Now everything uses LEDs and the selection on offer is astounding. This has happened because of the massive improvements in the industrialisation of LED technology over recent years, powering several large markets such as mobile handsets, TVs, lighting, automotive and the plethora of everyday devices that now have an LED indicator on them.
So what could this tell us about the IoT? The lights I ended up buying had about 1000 LEDs for £30.00, so 3 pence per device or just under 4 cents at the current exchange rate. Each one of these LEDs is a small piece of semiconductor integrated into a circuit that provides power and then encapsulated into a housing that makes them weather proof. This is quite close to the minimum viable IoT product. Such a product has power, housing and its light radiates out into the distance and has a useful range. Sensing, communications with useful range and processing can all be integrated onto a single chip and this chip needs to be connected to power and housed to create the core of an IoT product.

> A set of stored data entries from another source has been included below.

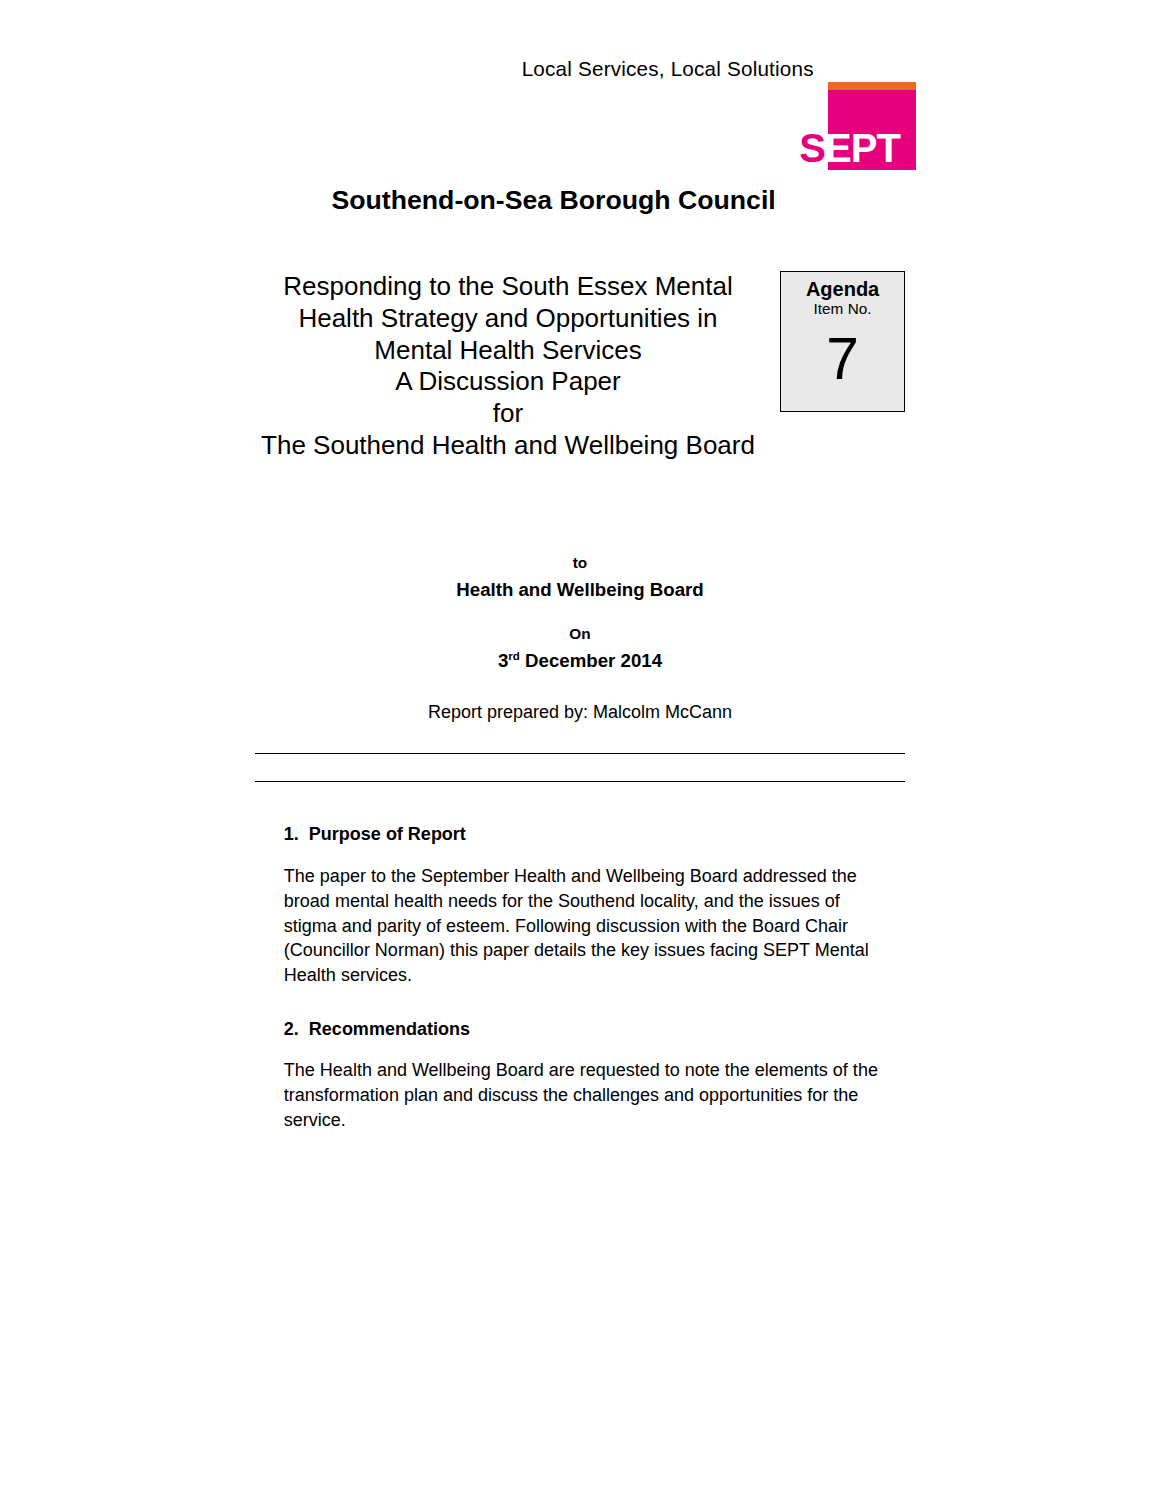Local Services, Local Solutions
SEPT
Southend-on-Sea Borough Council
Agenda
Item No.
7
Responding to the South Essex Mental Health Strategy and Opportunities in Mental Health Services
A Discussion Paper
for
The Southend Health and Wellbeing Board
to
Health and Wellbeing Board
On
3rd December 2014
Report prepared by: Malcolm McCann
1. Purpose of Report
The paper to the September Health and Wellbeing Board addressed the broad mental health needs for the Southend locality, and the issues of stigma and parity of esteem. Following discussion with the Board Chair (Councillor Norman) this paper details the key issues facing SEPT Mental Health services.
2. Recommendations
The Health and Wellbeing Board are requested to note the elements of the transformation plan and discuss the challenges and opportunities for the service.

Connected devices at the price point of a few cents would cause an explosion of applications. SoftBank’s CEO draws an analogy to the Cambrian explosion of life on earth. To extend his analogy, the Cambrian explosion did not begin with the biggest and most impressive of creatures, but with their evolution out of a primordial soup of much smaller organisms. If we can take the cost out of useful connected devices then the ambition of 1 trillion connected devices could prove to be a little modest.